[Text excerpt]
━━━━━━━━━━━━━━━━━━━━
I sent out 50 Christmas cards today. I love sending cards. It's a tradition that reminds me of my mom. My parents received about 100 Christmas cards every year. It was such a warm and cozy thing, getting mail from old friends and reading the letters and feeling so loved. And my mom would send out at least that many, and she had a whole little satchel with stamps and cards and addresses sitting on the dining table for a week or so, as she wrote personal letters to each person. I love sending out the cards, although not as many people send cards back anymore. It's one of the disappointments of the Internet world, the ease of dashing off a Merry Christmas in an e-mail. Well, I plan to send cards and pictures every year. If you're not on my list, all you have to do is send me your address and I'll get you on for next year. Anyhow, here's my letter (the picture is funny, with a chicken on B's shoulder and the turtle floating in the air near the cat, but it's a total cut and paste, well, tape, so I can't include it here)........

Merry Christmas to all of you!!!

Here are the highlights and general catchings-up from our wonderful, busy, and occasionally nerve-wracking 2010.......

*Jay, myself, my sis, niece, and her two girls traveled to New York last February. My book was a finalist in the Patterson Poetry Prize and we were invited out for a reading. We LOVED the city. The Statue of Liberty, Mary Poppins on Broadway, a limo ride, and a stint on the Today Show (where Jay won us $100 for answering a Superbowl question correctly!) were the best moments. The fact that a winter snow storm was heading into New jersey and my reading was canceled was the only downside. But I went to NY city!!
*I got my Life Coach Certificate. Hahaha. Really. And I am GOOD.
*Barry finished the remodel on the house by putting in the laminate floor and hanging all the doors. He also built not only a stellar chicken coop but an entire flagstone patio in the back yard. It pretty much took over his whole summer but he did a beautiful job. He is making beautiful pottery - we have a studio in the garage and a gigantic kiln in the back yard - and was accepted into several shows.
*We now have a guinea pig, Buddy, that takes our animal count to ten. The three turtles, four chickens, Stan, the dog, and Magpie, the new cat, are all well and happy. Maggie gives Stan frequent bathes and he seems to be resigned to the attention. We lost our beloved cat, Barney, to illness and we miss him very much.
━━━━━━━━━━━━━━━━━━━━
[Work instruction] In the text about Christmas cards, how much money did Jay win on the Today Show, and for what?
━━━━━━━━━━━━━━━━━━━━
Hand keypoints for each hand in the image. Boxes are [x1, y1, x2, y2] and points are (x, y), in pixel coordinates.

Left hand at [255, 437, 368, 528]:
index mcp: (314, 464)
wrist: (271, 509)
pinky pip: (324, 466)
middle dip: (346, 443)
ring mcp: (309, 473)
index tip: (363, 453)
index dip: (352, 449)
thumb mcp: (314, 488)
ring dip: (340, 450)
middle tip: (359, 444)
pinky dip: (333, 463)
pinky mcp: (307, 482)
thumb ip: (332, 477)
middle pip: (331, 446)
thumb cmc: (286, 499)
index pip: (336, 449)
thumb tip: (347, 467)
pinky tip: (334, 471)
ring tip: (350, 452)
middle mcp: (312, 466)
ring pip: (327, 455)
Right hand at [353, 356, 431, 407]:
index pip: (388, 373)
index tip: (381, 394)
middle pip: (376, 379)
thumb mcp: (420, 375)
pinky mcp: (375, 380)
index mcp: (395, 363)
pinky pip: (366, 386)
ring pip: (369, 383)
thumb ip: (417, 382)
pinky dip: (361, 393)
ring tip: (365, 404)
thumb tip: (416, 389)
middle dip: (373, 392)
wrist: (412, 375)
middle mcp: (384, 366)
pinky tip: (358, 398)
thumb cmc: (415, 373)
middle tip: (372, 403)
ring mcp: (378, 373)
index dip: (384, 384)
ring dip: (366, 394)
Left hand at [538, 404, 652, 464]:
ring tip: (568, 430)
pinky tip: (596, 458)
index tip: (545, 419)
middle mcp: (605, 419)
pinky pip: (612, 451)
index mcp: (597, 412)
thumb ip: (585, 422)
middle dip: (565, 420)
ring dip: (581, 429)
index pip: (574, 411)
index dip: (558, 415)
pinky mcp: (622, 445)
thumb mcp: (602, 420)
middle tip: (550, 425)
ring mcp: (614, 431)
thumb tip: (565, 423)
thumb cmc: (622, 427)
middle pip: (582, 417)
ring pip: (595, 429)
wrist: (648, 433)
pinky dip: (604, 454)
━━━━━━━━━━━━━━━━━━━━
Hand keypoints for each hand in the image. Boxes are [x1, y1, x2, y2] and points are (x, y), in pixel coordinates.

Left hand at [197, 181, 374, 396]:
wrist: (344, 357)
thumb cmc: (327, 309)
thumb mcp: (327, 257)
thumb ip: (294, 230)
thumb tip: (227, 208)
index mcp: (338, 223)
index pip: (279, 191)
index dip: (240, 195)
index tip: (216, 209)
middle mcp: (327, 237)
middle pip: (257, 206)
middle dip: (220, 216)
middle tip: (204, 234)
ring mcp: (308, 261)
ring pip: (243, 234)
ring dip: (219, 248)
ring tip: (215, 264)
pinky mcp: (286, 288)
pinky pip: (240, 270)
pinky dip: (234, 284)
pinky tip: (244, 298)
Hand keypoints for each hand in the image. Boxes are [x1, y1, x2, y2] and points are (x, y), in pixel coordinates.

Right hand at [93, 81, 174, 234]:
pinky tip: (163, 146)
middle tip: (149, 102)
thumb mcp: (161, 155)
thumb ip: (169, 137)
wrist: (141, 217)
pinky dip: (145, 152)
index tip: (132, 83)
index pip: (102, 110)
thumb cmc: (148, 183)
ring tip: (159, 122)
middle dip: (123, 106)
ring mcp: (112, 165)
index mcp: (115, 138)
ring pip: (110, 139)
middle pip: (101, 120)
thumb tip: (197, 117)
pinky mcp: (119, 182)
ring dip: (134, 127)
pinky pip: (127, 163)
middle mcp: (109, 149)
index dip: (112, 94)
━━━━━━━━━━━━━━━━━━━━
[Answer below] $100, for answering a Superbowl question correctly.